Throughout most of my life there has been a sense that Baptist
preachers were trying to make me (and others) feel guilty about
evangelism — or the lack thereof. To a large degree, they have
succeeded.
The primary approach is to roll out
impressive success stories— about themselves or others — and to
ask why the rest of us can’t do the same. At the Southern Baptist
Convention meeting this summer, Jerry Vines scolded the faithful
for being less than enthusiastically evangelistic and Bobby Welch
compared aggressive witnesses like himself to “huntin’ dogs” as
opposed to “lap dogs.”
I’m sure many who listened to these former
SBC presidents and mega-church pastors returned to their smaller
pulpits the next Sunday and scolded their own flocks — using
similar stories and scriptures — to pass the guilt around more
broadly.
If you have attended many Baptist
denominational meetings — especially the famous preach-offs
commonly deemed as evangelism conferences — you know the feeling.
Have you ever wondered how big-time Christian
preachers seem to have never sat on an airplane by an equally
fervent Christian, a hardened pagan, an unwavering devotee of
another faith or simply someone who would rather sleep than talk
to a preacher? Nope, it’s always a willing convert — just in time
for the evening sermon.
When the scolding is fully dispensed it is
usually followed by new techniques or methodologies guaranteed to
bring in lost sheep. Sign up for the course, buy the book,
practice the sales pitch and you’ll succeed.

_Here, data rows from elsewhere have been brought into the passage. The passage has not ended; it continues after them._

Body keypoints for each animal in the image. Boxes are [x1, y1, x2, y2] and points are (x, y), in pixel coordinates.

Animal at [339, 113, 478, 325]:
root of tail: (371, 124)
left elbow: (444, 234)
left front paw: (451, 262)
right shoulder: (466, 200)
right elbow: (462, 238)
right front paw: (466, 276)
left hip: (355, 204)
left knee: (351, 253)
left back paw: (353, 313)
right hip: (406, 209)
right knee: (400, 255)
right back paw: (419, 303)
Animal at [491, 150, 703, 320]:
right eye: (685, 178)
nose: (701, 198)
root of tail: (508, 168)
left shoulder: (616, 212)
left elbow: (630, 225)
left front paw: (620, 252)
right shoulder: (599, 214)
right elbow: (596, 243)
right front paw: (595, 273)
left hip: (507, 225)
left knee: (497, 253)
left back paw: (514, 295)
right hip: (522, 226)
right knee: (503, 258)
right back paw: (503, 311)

In some ways the Christian faith is different
than some others in that disciples are called to both personal
growth and to share their story with others. The gospel is most
simply “good news” — and anyone who hears good news is compelled
to share it.
Personality has a lot to do with how people
do or do not share their faith — and how easily they accept guilt
about it. Talking with strangers or addressing such deeply
personal concerns come easier for some than others.
For some Christians, words are not seen as
the best method of faith sharing. They prefer to let their actions
make a clearer statement. Any condemnation of such will have to
come from the big-time preachers, not me.

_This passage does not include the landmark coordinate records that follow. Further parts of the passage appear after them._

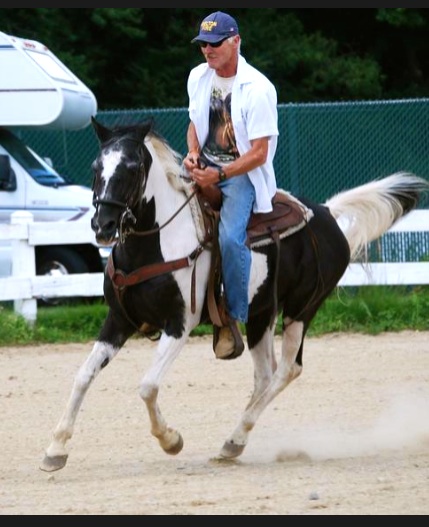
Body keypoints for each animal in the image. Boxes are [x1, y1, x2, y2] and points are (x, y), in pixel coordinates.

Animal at [41, 117, 428, 472]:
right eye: (96, 167)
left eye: (133, 168)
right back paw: (234, 440)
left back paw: (234, 439)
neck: (155, 244)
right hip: (261, 314)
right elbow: (83, 375)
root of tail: (327, 213)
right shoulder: (119, 319)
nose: (103, 226)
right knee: (265, 375)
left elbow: (148, 385)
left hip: (302, 309)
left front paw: (171, 440)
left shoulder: (180, 323)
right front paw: (56, 448)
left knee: (287, 370)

Many of us give great attention to the
careful passing along of faith to our children and grandchildren,
yet avoid what feels like an intrusion into the lives of other
families. And the growing pluralism around us makes the challenge
even greater.
For the past decade, Hanna Rosin has been
covering religion for the Washington Post. In a recent
article at alternet.org, she explained that evangelical Christians
were “unfailingly gracious” but not good at respecting boundaries.
“The first time someone tried to share the
gospel with me, I naively explained that I was Jewish and born in
Israel, thank you, thinking this would end the conversation,” she
wrote. “This was a big mistake. In certain parts of Christian
America, admitting I was an Israeli-born Jew turned me into
walking catnip. Because God’s own chosen people had so
conspicuously rejected Jesus, winning one over was an irresistible
challenge.”
She added that the glamour the Holy Land
holds for many Christians just added to the allure. And she was
stunned that “preachers told me they love me, half an hour after
we met.”
My track record does not give me a strong
position on which to stand as an expert on evangelism. I only
sense that mutually respectful, trusting relationships reveal
faith more clearly than rote sayings or well-rehearsed strategies.
It takes awhile to shed years of guilt over
being responsible not only for one’s own spiritual condition, but
also the eternal course of those with whom we have even the most
casual daily contact. But surely the call to help deliver the good
news can be fulfilled in honest ways that see others as equally
valued children of God with their own identities, successes,
struggles and traditions — not as targets in our sights.